F. S. Non, je n’y suis pas favorable dans le système normatif actuel, qui ne nous donne pas suffisamment de garanties d’autorégulation, corolaire d’indépendance. Si nous bénéficions de l’indépendance constitutionnelle, la résolution des litiges entre actionnaires serait dévolue aux ordres professionnels. Dans ce cas, je suis favorable à l’ouverture du capital des cabinets aux non-avocats. Mais tant que l’autorité de l’Ordre n’est pas inscrite dans la loi constitutionnelle, je m’y opposerai. Une simple loi ne suffit pas puisque la loi peut changer. L’autorégulation de la profession ne pourra être organisée que lorsque nos principes d’indépendance et de secret professionnel seront inscrits dans la Constitution.

 

Décideurs. Comment résoudre la dispute entre les avocats au sujet de l’avocat en entreprise ?

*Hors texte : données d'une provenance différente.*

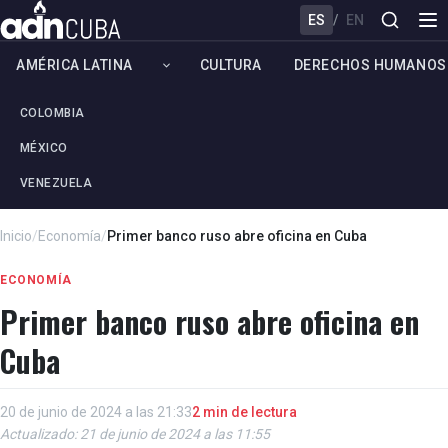
ES
/
EN
AMÉRICA LATINA
CULTURA
DERECHOS HUMANOS
COLOMBIA
MÉXICO
VENEZUELA
Inicio
/
Economía
/
Primer banco ruso abre oficina en Cuba
ECONOMÍA
Primer banco ruso abre oficina en
Cuba
20 de junio de 2024 a las 21:33
2 min de lectura
Actualizado: 21 de junio de 2024 a las 11:55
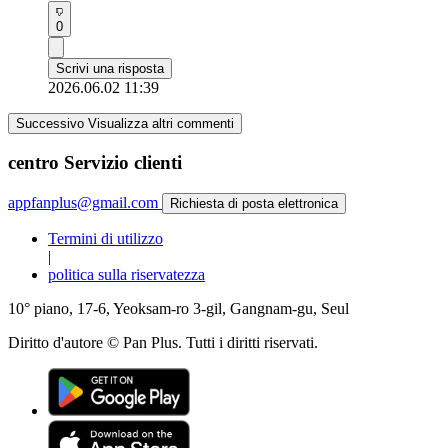
0
Scrivi una risposta
2026.06.02 11:39
Successivo Visualizza altri commenti
centro Servizio clienti
appfanplus@gmail.com
Richiesta di posta elettronica
Termini di utilizzo
|
politica sulla riservatezza
10° piano, 17-6, Yeoksam-ro 3-gil, Gangnam-gu, Seul
Diritto d'autore © Pan Plus. Tutti i diritti riservati.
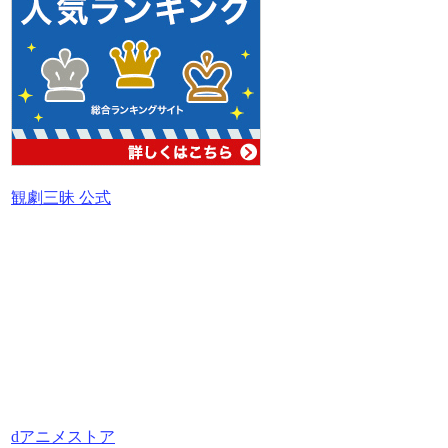
観劇三昧 公式
dアニメストア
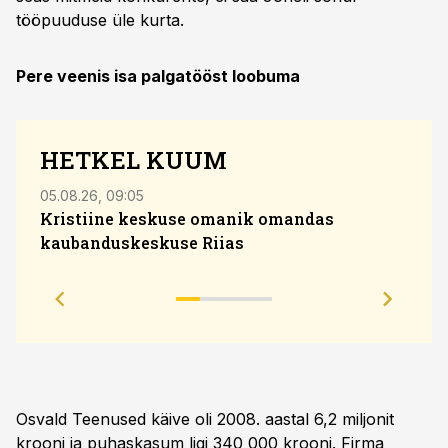
tööpuuduse üle kurta.
Pere veenis isa palgatööst loobuma
HETKEL KUUM
05.08.26, 09:05
04.08
Kristiine keskuse omanik omandas
kaubanduskeskuse Riias
Sola
eesm
Osvald Teenused käive oli 2008. aastal 6,2 miljonit
krooni ja puhaskasum ligi 340 000 krooni. Firma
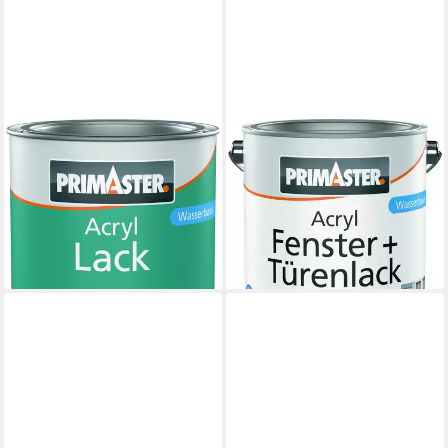
PRIMASTER
PRIMASTER
Acryl-Buntlack Primaster
Acryl-Buntlack Primaster
Acryl Lack cremeweiß
Acryl Fenster + Türenlack
glänzend 750 ml
weiß glänzend
16,29 €
33,79 €
(21,72 €/ 1 l)
(16,90 €/ 1 l)
lieferbar - in 2-3 Werktagen bei dir
lieferbar - in 2-3 Werktagen bei dir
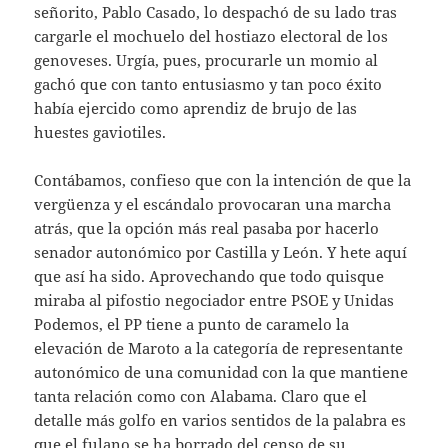
señorito, Pablo Casado, lo despachó de su lado tras
cargarle el mochuelo del hostiazo electoral de los
genoveses. Urgía, pues, procurarle un momio al
gachó que con tanto entusiasmo y tan poco éxito
había ejercido como aprendiz de brujo de las
huestes gaviotiles.
Contábamos, confieso que con la intención de que la
vergüenza y el escándalo provocaran una marcha
atrás, que la opción más real pasaba por hacerlo
senador autonómico por Castilla y León. Y hete aquí
que así ha sido. Aprovechando que todo quisque
miraba al pifostio negociador entre PSOE y Unidas
Podemos, el PP tiene a punto de caramelo la
elevación de Maroto a la categoría de representante
autonómico de una comunidad con la que mantiene
tanta relación como con Alabama. Claro que el
detalle más golfo en varios sentidos de la palabra es
que el fulano se ha borrado del censo de su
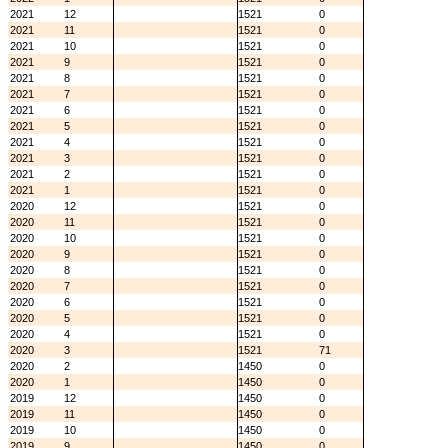
2021
12
1521
0
2021
11
1521
0
2021
10
1521
0
2021
9
1521
0
2021
8
1521
0
2021
7
1521
0
2021
6
1521
0
2021
5
1521
0
2021
4
1521
0
2021
3
1521
0
2021
2
1521
0
2021
1
1521
0
2020
12
1521
0
2020
11
1521
0
2020
10
1521
0
2020
9
1521
0
2020
8
1521
0
2020
7
1521
0
2020
6
1521
0
2020
5
1521
0
2020
4
1521
0
2020
3
1521
71
2020
2
1450
0
2020
1
1450
0
2019
12
1450
0
2019
11
1450
0
2019
10
1450
0
2019
9
1450
0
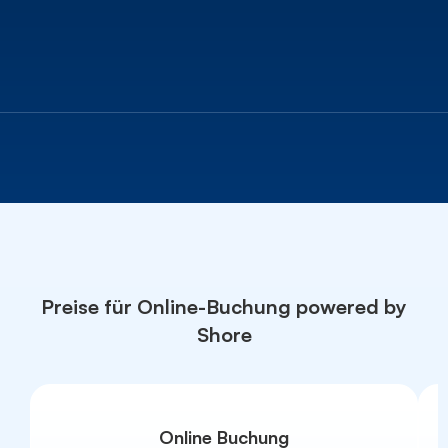
Preise für Online-Buchung powered by
Shore
Online Buchung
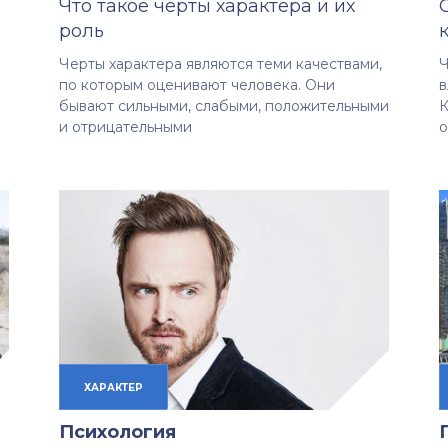
Что такое черты характера и их
роль
Черты характера являются теми качествами,
Ч
по которым оценивают человека. Они
в
бывают сильными, слабыми, положительными
К
и отрицательными
о
ХАРАКТЕР
Психология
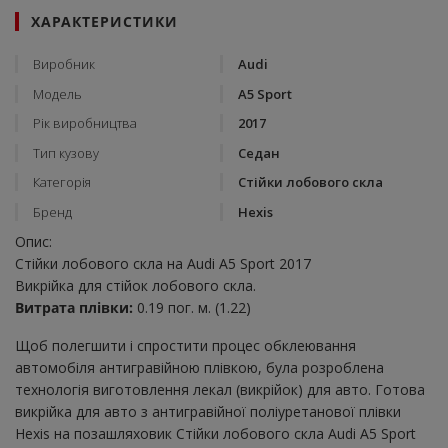
ХАРАКТЕРИСТИКИ
Виробник
Audi
Модель
A5 Sport
Рік виробництва
2017
Тип кузову
Седан
Категорія
Стійки лобового скла
Бренд
Hexis
Опис:
Стійки лобового скла на Audi A5 Sport 2017
Викрійка для стійок лобового скла.
Витрата плівки:
0.19 пог. м. (1.22)
Щоб полегшити і спростити процес обклеювання
автомобіля антигравійною плівкою, була розроблена
технологія виготовлення лекал (викрійок) для авто. Готова
викрійка для авто з антигравійної поліуретанової плівки
Hexis на позашляховик Стійки лобового скла Audi A5 Sport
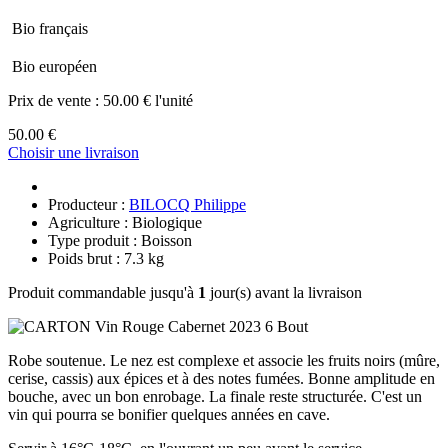
Bio français
Bio européen
Prix de vente :
50.00 € l'unité
50.00 €
Choisir une livraison
Producteur :
BILOCQ Philippe
Agriculture : Biologique
Type produit : Boisson
Poids brut : 7.3 kg
Produit commandable jusqu'à
1
jour(s) avant la livraison
Robe soutenue. Le nez est complexe et associe les fruits noirs (mûre,
cerise, cassis) aux épices et à des notes fumées. Bonne amplitude en
bouche, avec un bon enrobage. La finale reste structurée. C'est un
vin qui pourra se bonifier quelques années en cave.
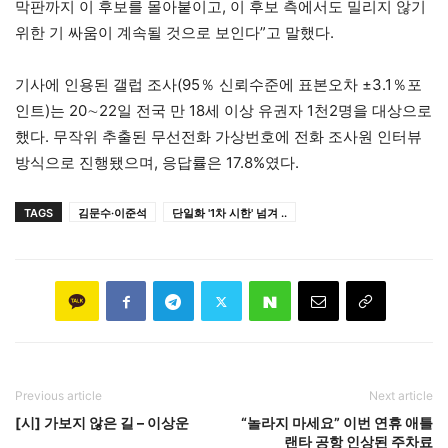
막판까지 이 후보를 몰아붙이고, 이 후보 측에서도 밀리지 않기
위한 기 싸움이 계속될 것으로 보인다”고 말했다.
기사에 인용된 갤럽 조사(95％ 신뢰수준에 표본오차 ±3.1％포
인트)는 20∼22일 전국 만 18세 이상 유권자 1천2명을 대상으로
했다. 무작위 추출된 무선전화 가상번호에 전화 조사원 인터뷰
방식으로 진행됐으며, 응답률은 17.8%였다.
TAGS
김문수·이준석
단일화 '1차 시한' 넘겨 ..
Previous article
Next article
[시] 가보지 않은 길 – 이상운
“놀라지 마세요” 이번 연휴 애틀
랜타 공항 인상된 주차료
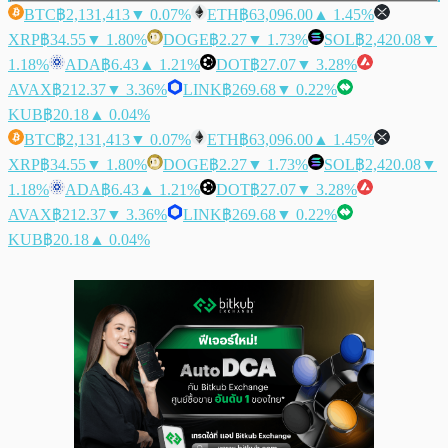
BTC
฿2,131,413
▼ 0.07%
ETH
฿63,096.00
▲ 1.45%
XRP
฿34.55
▼ 1.80%
DOGE
฿2.27
▼ 1.73%
SOL
฿2,420.08
▼
1.18%
ADA
฿6.43
▲ 1.21%
DOT
฿27.07
▼ 3.28%
AVAX
฿212.37
▼ 3.36%
LINK
฿269.68
▼ 0.22%
KUB
฿20.18
▲ 0.04%
BTC
฿2,131,413
▼ 0.07%
ETH
฿63,096.00
▲ 1.45%
XRP
฿34.55
▼ 1.80%
DOGE
฿2.27
▼ 1.73%
SOL
฿2,420.08
▼
1.18%
ADA
฿6.43
▲ 1.21%
DOT
฿27.07
▼ 3.28%
AVAX
฿212.37
▼ 3.36%
LINK
฿269.68
▼ 0.22%
KUB
฿20.18
▲ 0.04%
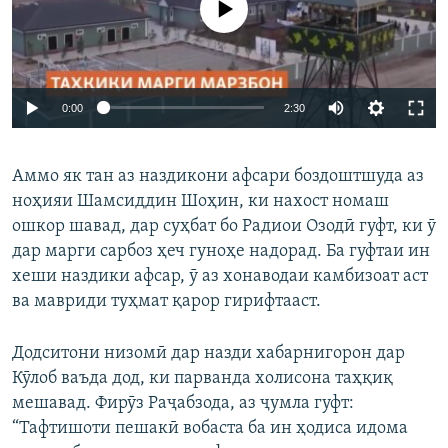
Auto
0:00
2:30
240p
Аммо як тан аз наздикони афсари боздоштшуда аз
360p
ноҳияи Шамсиддин Шоҳин, ки нахост номаш
Auto
240p
360p
480p
480p
ошкор шавад, дар суҳбат бо Радиои Озодӣ гуфт, ки ӯ
720p
дар марги сарбоз ҳеч гуноҳе надорад. Ба гуфтаи ин
720p
1080p
хеши наздики афсар, ӯ аз хонаводаи камбизоат аст
1080p
ва мавриди туҳмат қарор гирифтааст.
Додситони низомӣ дар назди хабарнигорон дар
Кӯлоб ваъда дод, ки парванда холисона таҳқиқ
мешавад. Фирӯз Раҷабзода, аз ҷумла гуфт:
“Тафтишоти пешакӣ вобаста ба ин ҳодиса идома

F. S. L’opposition entre le barreau d’affaires et le barreau traditionnel est une vision dépassée. Même le conseil d’un tout petit client doit être stratégique. Par exemple, un salon de coiffure consulte son avocat pour savoir comment grandir, comment devenir pérenne, quelles activités développer, etc.

Puisque l’opposition entre avocats d’affaires et avocats dits classiques ne peut plus perdurer, nous pourrons avancer sur la question de l’avocat en entreprise lorsque nous aurons obtenu l’adhésion la plus forte de l’ensemble des avocats - pourquoi pas par référendum - et ouvert la discussion avec les juristes d’entreprise. Il faut que nous décidions ensemble de ce que nous mettrons dans le contrat qui lie l’avocat avec son entreprise. Nous ne pouvons pas créer un nouveau statut d’exercice et laisser à la pratique la détermination des modalités d’organisation de celui-ci. Cela doit passer obligatoirement par une négociation pour déterminer par exemple la durée du conflit d’intérêt, les termes de la clause de non-concurrence, etc. L’avocat en entreprise peut exister de la même manière que le médecin salarié mais nous nous devons de décider dans quel cadre. Enfin et encore une fois, rien en force, tout et simplement tout, si se dégage une majorité… sinon on arrête.